George Bailey’s enormous personal breakdown at the latter part of the film is the result of 15-20 years of pent up, unexpressed frustration that finally comes to the surface. It’s critical to note what the true source of anger originates; he’s not unhappy because he’s married with kids and has the job he has.
It’s that it was the product of his own inability to assert himself.
Frankly, the film evades this frame by focusing on his suicidal urges and his belief that he would have been better off never being born – as opposed to wishing he had left his hometown, travelled the world, gone to college, become an architect, and designed engineering wonders.
If that were the case, the angel would have then had to show George Bailey what life would have been like for him if he had done what he wanted to do. What would it have looked like?
This wasn’t intentional on Frank Capra’s part, but the plot device of showing what his town would be like without him still evades the larger point: George Bailey is miserable because he’s living a life he didn’t really want, and people around him have benefited from his life choices more than he has. His newly-found sense of gratitude at the film’s ending is, in my opinion, false Serenity, because he never acknowledged that he gave up things he wanted and, in retrospect, he’s glad he did. He’s simply glad to have been born.
If he had found Serenity, the plot would have been about him accepting that he made choices, he can’t take them back, and the only way forward is to make the most out of what he has, which on paper isn’t bad.
But this highlights another point: hope and hopelessness are all a matter of expectations. Other men in George Bailey’s circumstances would be perfectly content, provided their expectations were that much.
Going back to Firefly, Mal Reynolds had modest expectations that are rarely unmet, but he also let go of any false hopes.

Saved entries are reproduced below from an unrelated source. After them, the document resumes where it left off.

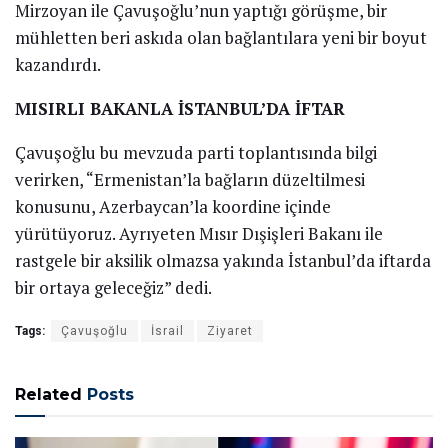
Mirzoyan ile Çavuşoğlu’nun yaptığı görüşme, bir
mühletten beri askıda olan bağlantılara yeni bir boyut
kazandırdı.
MISIRLI BAKANLA İSTANBUL’DA İFTAR
Çavuşoğlu bu mevzuda parti toplantısında bilgi
verirken, “Ermenistan’la bağların düzeltilmesi
konusunu, Azerbaycan’la koordine içinde
yürütüyoruz. Ayrıyeten Mısır Dışişleri Bakanı ile
rastgele bir aksilik olmazsa yakında İstanbul’da iftarda
bir ortaya geleceğiz” dedi.
Tags:
Çavuşoğlu
İsrail
Ziyaret
Related
Posts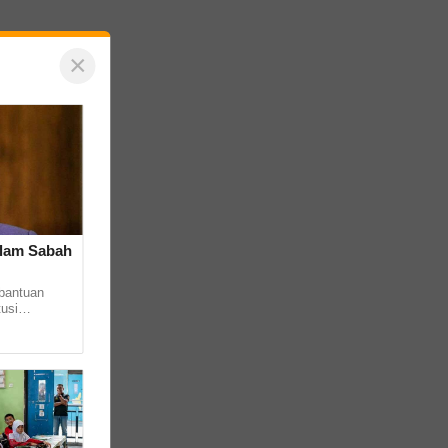
×
alam Sabah
bantuan
usi
wasta dalam
.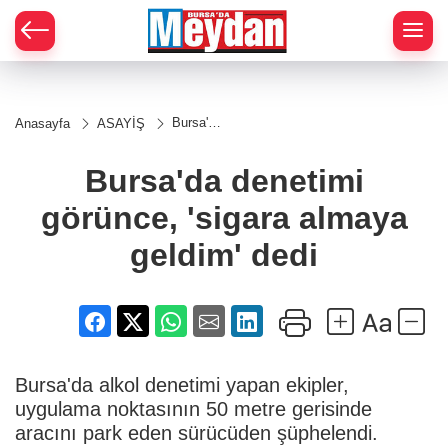
Zİ
Bursa'da
Anasayfa
ASAYİŞ
denetimi
görünce,
'sigara
Bursa'da denetimi
almaya
geldim'
görünce, 'sigara almaya
dedi
geldim' dedi
Bursa'da alkol denetimi yapan ekipler,
uygulama noktasının 50 metre gerisinde
aracını park eden sürücüden şüphelendi.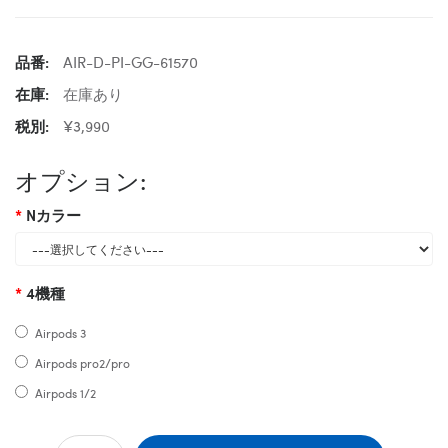
品番:
AIR-D-PI-GG-61570
在庫:
在庫あり
税別:
¥3,990
オプション:
Nカラー
4機種
Airpods 3
Airpods pro2/pro
Airpods 1/2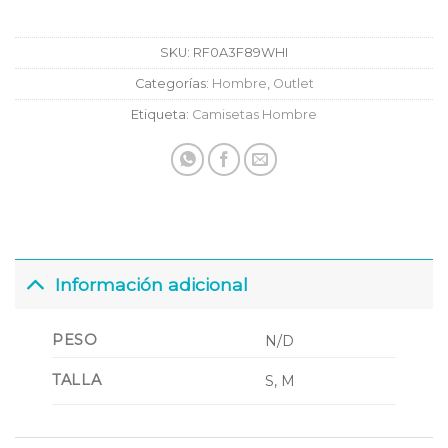
SKU:
RF0A3F89WHI
Categorías:
Hombre
,
Outlet
Etiqueta:
Camisetas Hombre
Información adicional
PESO
N/D
TALLA
S, M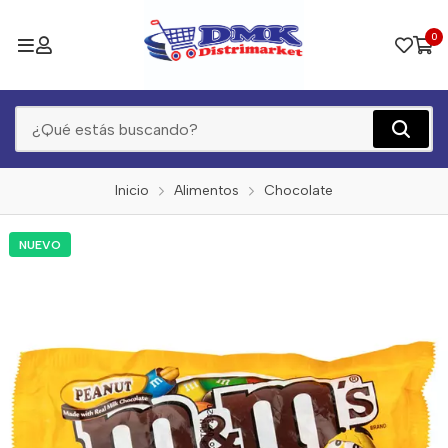
0
Inicio
Alimentos
Chocolate
NUEVO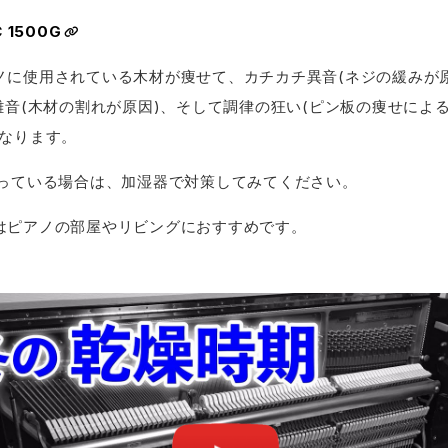
 1500G
ノに使用されている木材が痩せて、カチカチ異音(ネジの緩みが
雑音(木材の割れが原因)、そして調律の狂い(ピン板の痩せによ
くなります。
なっている場合は、加湿器で対策してみてください。
はピアノの部屋やリビングにおすすめです。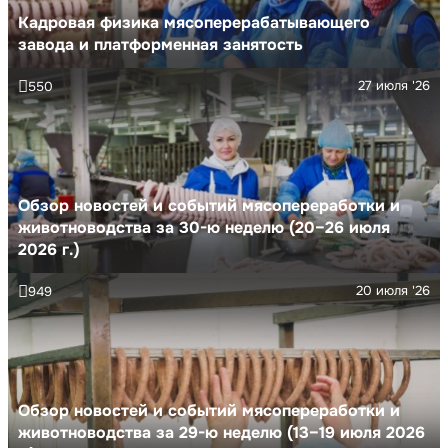
Кадровая физика мясоперерабатывающего
завода и платформенная занятость
27 июля '26
550
Обзор новостей и событий мясопереработки и
животноводства за 30-ю неделю (20–26 июля
2026 г.)
20 июля '26
949
Обзор новостей и событий мясопереработки и
животноводства за 29-ю неделю (13–19 июля 2026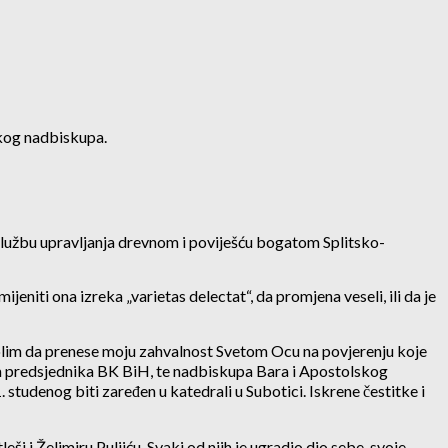
skog nadbiskupa.
službu upravljanja drevnom i poviješću bogatom Splitsko-
eniti ona izreka „varietas delectat“, da promjena veseli, ili da je
 molim da prenese moju zahvalnost Svetom Ocu na povjerenju koje
m predsjednika BK BiH, te nadbiskupa Bara i Apostolskog
udenog biti zaređen u katedrali u Subotici. Iskrene čestitke i
 Želimiru Puljiću. Svaki od njih je ugradio dio sebe, svoje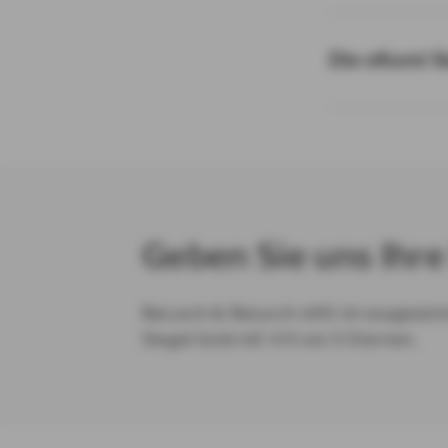
Die eKomi S
Geben Sie uns Ihre
Barysch & Barysch oHG ist ausgezeic
Siegel Gold mit 4.9 von 5 Sternen.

However, George Bailey had lofty expectations of what the future would be, and his actual life was nothing like it. The worst part of it is that he never deals with that regret, so he ends the film effectively deluded.
One of the first places I saw this interpretation of the film was over at the Art of Manliness , a quote from which I’ll leave you to ponder on.
In the end, of course, George realizes the good he’s done for his community, and that community steps in to save him from personal catastrophe. The scene in which his friends and family show up to his house to donate money and toast “the richest man in town” are as touching and life-affirming as anything in cinematic history. And yet, what will happen to George once the credits roll?
Human experience teaches us that the reverberations of such epiphanial experiences don’t last. The glow from a singular moment of affirmation fades as you re-engage in the day-to-day mundanities of life. For George, there will still be weeks, years, decades of “being cooped up in a shabby little office.” There will still be times when he feels an acute, aching desire to get out of “this measly, crummy old town.” There will still be times when building model bridges as a hobby will feel like a paltry insult to his deepest desires. There will still exist a durable strain of anger within him — farther below the surface maybe, but capable of exploding out once more.
One night of affirmation will not ultimately make up for the lingering grief of a life marked by significant compromises.
The solution, of course, would be for him to accept the consequences of his decisions and move on. But false Serenity is ultimately self-deceit, the worst form of dishonesty.